## PASSAGE FOR REVIEW
****************

Oh no, INFPs as a type do not bother me (I adore the wonderful Ne-Ni exchanges of randomness in creativity)... defining a person with unhealthy traits, now that is a different story (too much inner conflict as an empathic N type knowing I feel compelled to try supporting or repairing them to become healthy self aware individuals, often failing taking on too big an undertaking for us both).


----------



## Midknight5000 (Feb 23, 2013)

Mzansi said:


> Not at all,
> I love them INFP's,
> You guys can be very deep I do understand,
> And that may not be what others seek in a friendship/relationship.
> ...


That's funny because my best friend since kindergarden is an ENFJ.


----------



## Devrim (Jan 26, 2013)

Midknight5000 said:


> That's funny because my best friend since kindergarden is an ENFJ.


That's really cool


----------



## Laeona (Feb 20, 2012)

****************

## WHAT THE EXERCISE ASKS
Reproduce the forum thread on personality types word for word, everything from "Oh no, INFPs" down to "for us both).". The items that follow are separate material and are unrelated to the forum thread.

****************

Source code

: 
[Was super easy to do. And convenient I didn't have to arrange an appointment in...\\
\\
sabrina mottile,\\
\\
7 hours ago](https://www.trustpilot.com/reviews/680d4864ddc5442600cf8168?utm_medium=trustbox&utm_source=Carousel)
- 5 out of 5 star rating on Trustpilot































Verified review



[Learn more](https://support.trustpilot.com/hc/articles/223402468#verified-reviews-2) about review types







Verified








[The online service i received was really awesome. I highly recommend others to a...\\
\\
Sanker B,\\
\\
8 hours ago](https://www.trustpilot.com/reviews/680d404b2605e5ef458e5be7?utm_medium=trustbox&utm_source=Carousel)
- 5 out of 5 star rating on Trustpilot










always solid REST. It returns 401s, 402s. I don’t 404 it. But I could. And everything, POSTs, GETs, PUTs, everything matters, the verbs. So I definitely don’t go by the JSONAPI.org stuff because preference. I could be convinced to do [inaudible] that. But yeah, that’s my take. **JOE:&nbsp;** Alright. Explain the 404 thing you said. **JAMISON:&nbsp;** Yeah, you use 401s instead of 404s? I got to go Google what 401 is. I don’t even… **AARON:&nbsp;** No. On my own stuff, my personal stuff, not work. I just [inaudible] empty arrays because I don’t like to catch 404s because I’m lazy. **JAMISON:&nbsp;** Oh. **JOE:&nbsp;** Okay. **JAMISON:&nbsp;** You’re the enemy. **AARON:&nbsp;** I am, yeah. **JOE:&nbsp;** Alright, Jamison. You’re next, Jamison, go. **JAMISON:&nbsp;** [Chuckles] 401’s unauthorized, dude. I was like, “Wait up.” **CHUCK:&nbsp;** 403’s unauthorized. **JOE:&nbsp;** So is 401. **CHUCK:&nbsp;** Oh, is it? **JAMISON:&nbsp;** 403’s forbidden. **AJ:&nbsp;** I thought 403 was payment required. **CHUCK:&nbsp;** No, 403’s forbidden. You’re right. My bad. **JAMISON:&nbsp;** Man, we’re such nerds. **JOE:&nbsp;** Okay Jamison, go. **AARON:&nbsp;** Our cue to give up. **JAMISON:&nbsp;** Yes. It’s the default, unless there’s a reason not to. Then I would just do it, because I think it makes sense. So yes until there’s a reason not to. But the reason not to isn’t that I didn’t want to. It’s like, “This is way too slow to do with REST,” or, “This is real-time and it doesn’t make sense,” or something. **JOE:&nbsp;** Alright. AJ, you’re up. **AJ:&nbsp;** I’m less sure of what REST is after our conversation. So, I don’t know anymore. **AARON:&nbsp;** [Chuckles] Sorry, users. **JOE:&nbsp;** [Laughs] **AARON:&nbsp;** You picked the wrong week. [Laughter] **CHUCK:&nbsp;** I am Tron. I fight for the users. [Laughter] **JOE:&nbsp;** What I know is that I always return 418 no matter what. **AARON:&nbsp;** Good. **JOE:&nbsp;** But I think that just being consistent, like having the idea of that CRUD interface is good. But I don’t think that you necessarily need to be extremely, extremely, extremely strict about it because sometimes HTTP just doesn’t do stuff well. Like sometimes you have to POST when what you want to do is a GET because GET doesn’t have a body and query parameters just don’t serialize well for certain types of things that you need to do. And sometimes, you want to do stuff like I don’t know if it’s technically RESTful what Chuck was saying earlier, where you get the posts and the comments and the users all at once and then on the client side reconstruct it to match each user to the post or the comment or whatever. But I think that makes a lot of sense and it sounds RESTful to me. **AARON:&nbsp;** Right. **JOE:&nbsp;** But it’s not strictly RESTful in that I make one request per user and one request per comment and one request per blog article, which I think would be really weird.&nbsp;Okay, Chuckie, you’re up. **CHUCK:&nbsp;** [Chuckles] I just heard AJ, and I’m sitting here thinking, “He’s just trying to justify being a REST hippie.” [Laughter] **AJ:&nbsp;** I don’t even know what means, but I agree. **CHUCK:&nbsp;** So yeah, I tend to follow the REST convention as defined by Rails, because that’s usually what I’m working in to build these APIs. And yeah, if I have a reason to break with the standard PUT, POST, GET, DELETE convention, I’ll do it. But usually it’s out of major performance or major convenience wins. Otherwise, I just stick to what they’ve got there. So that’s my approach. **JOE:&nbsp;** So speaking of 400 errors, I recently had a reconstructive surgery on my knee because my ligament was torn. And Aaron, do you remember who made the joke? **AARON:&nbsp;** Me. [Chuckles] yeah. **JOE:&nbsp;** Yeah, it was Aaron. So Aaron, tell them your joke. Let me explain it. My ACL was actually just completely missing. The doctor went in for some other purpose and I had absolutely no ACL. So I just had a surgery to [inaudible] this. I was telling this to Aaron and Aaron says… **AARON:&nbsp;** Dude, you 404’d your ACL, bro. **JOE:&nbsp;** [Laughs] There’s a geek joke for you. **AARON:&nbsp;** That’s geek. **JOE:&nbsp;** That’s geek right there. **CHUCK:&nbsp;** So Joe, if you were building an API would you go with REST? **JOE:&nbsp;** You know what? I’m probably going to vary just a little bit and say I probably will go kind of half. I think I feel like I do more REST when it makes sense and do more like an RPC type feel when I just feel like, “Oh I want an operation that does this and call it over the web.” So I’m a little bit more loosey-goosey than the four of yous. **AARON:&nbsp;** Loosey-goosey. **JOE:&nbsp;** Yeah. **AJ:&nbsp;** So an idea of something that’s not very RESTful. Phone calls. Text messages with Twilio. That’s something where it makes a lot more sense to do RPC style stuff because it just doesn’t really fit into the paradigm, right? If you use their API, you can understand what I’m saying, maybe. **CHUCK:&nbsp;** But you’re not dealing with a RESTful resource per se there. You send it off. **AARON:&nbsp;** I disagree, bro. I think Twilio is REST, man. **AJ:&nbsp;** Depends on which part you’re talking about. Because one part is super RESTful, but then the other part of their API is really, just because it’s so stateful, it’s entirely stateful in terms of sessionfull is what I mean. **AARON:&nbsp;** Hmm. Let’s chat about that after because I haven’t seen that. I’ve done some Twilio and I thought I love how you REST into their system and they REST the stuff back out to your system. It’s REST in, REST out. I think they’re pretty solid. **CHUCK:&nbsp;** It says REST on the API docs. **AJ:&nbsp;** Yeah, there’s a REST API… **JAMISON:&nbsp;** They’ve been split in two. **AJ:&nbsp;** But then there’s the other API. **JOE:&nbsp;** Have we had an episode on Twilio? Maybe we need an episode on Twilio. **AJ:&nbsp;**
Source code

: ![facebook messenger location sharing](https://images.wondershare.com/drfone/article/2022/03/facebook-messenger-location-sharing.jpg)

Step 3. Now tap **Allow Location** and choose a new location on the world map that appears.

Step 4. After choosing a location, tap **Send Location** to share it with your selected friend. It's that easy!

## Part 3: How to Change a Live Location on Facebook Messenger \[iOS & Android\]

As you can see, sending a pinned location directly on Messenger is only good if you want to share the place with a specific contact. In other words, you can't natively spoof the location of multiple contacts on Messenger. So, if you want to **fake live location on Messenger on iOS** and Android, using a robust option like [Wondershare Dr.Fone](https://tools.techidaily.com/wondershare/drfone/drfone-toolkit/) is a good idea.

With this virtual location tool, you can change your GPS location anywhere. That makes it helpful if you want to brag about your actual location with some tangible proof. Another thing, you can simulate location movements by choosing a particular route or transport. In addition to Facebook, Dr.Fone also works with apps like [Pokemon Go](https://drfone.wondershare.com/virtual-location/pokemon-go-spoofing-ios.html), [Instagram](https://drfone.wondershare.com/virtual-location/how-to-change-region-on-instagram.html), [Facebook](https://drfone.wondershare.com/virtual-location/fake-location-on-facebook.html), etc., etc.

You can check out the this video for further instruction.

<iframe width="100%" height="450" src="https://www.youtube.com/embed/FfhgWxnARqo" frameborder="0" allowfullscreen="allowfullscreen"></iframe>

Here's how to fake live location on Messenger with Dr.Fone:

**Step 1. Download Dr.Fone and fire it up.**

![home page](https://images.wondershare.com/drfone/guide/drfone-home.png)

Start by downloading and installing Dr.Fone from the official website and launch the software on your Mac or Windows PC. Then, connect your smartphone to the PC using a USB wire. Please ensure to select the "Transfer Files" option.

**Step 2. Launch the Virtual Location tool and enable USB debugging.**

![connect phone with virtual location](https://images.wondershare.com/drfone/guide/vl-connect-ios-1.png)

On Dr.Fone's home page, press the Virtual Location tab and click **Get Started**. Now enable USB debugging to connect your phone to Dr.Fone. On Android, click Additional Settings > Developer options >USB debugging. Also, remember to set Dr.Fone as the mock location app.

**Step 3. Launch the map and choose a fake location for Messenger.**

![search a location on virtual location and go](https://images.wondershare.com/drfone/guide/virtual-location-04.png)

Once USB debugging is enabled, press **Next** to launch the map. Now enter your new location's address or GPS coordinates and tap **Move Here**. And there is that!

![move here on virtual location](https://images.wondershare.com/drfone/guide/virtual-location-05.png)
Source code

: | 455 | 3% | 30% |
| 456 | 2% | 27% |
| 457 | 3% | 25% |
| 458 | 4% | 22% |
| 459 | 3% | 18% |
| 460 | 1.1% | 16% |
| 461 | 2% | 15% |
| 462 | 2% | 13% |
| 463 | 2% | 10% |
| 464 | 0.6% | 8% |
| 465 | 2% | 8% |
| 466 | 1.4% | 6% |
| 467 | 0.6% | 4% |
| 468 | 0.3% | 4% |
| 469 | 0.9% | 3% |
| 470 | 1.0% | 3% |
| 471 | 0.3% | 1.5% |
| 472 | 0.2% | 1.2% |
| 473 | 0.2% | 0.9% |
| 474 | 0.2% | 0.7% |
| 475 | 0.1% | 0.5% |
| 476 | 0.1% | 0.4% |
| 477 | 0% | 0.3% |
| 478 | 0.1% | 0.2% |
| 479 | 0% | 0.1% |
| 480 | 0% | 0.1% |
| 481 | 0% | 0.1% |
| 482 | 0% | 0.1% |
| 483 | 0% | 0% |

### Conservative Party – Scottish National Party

****************

## TASK RESPONSE
Oh no, INFPs as a type do not bother me (I adore the wonderful Ne-Ni exchanges of randomness in creativity)... defining a person with unhealthy traits, now that is a different story (too much inner conflict as an empathic N type knowing I feel compelled to try supporting or repairing them to become healthy self aware individuals, often failing taking on too big an undertaking for us both).